___ Provided text ___

In an attempt to quell popular angst over the AIG bonuses, which were 90% less than the Merrill bonuses and 99.9% less than the total bail out AIG dished out to other banks, including non-US banks, the House of Representatives set out to destroy all the good faith that had been built.  Completely ignoring the bigger picture that AIG was simply a proxy for money that was siphoned all over the world, in the billions, not millions.

Who’s really in charge?

Let’s not forget the US Government is a majority stakeholder in AIG.  They own 80% of the shares and easily control any issue put to vote.  They can also demand the board and even CEO are replaced.  These types of extreme actions wouldn’t be positive, but they certainly seem more logical than passing a retroactive 90% tax.

The problem is the government keeps changing the rules in the middle of the game.   It’s very difficult to restore confidence when no one knows what the law will be tomorrow, let alone next week.  Every time there’s some level of complacency that the rules have been set, the rug gets pulled out again from under everyone.

___

_Requirement 1_:
In the AIG passage, what percentage of AIG's shares does the US Government own?
_Requirement 2_:
Repeat the stretch of the AIG passage from "Let’s not forget" through "from under everyone.".
These records have no connection to the AIG passage.

___ Excerpted data ___

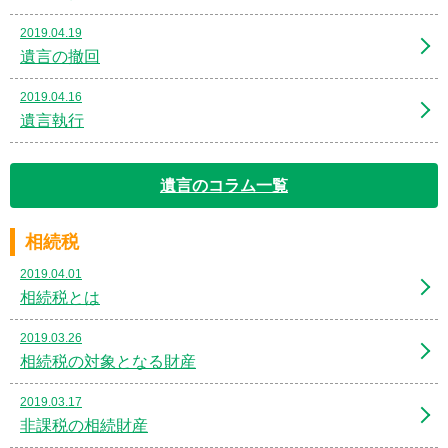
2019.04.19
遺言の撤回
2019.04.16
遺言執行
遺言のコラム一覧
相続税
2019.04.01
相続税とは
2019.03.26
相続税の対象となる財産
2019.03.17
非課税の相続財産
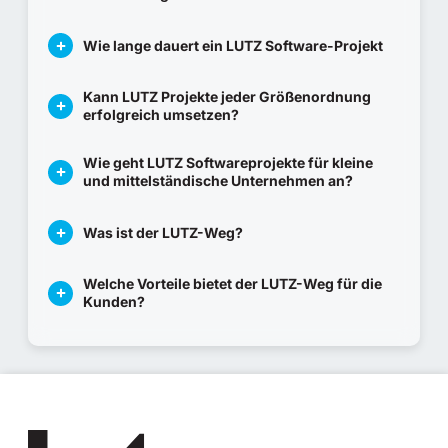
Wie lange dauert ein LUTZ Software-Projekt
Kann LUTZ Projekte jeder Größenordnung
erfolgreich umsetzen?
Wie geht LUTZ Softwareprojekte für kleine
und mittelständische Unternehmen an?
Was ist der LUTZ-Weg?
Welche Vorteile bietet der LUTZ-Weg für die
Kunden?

___
___ Excerpted data ___

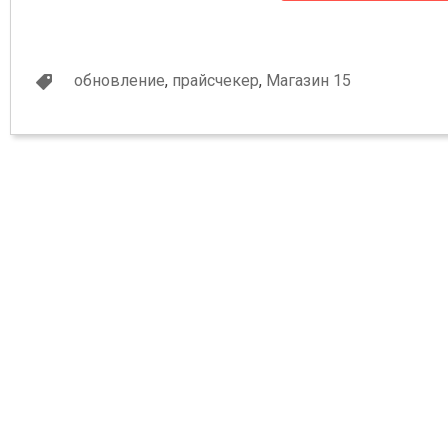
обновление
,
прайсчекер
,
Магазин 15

___
___ Excerpted data ___

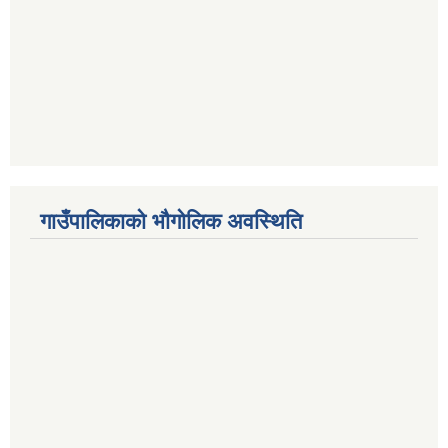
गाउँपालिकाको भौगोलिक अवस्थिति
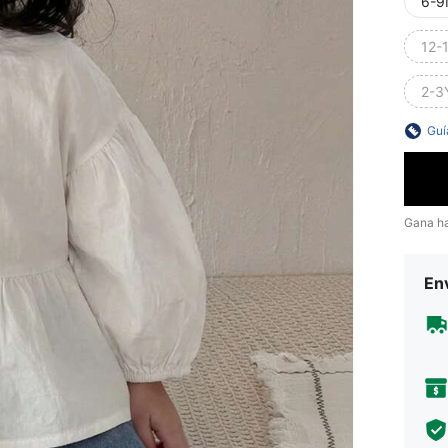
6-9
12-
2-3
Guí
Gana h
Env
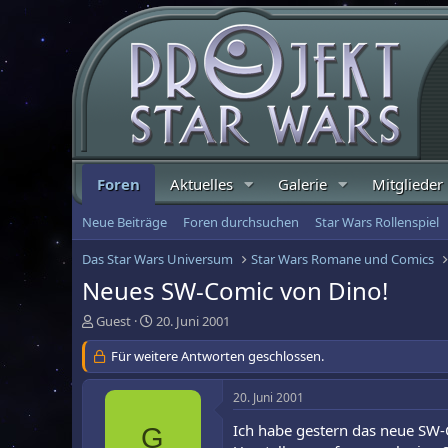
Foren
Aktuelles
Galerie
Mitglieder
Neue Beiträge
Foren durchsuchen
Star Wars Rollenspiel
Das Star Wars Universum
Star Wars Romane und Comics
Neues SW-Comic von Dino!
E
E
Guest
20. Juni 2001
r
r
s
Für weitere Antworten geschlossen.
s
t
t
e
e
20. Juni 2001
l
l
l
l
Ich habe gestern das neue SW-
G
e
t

___

_Answer area 1_:
80%

_Answer area 2_:
Let’s not forget the US Government is a majority stakeholder in AIG.  They own 80% of the shares and easily control any issue put to vote.  They can also demand the board and even CEO are replaced.  These types of extreme actions wouldn’t be positive, but they certainly seem more logical than passing a retroactive 90% tax.

The problem is the government keeps changing the rules in the middle of the game.   It’s very difficult to restore confidence when no one knows what the law will be tomorrow, let alone next week.  Every time there’s some level of complacency that the rules have been set, the rug gets pulled out again from under everyone.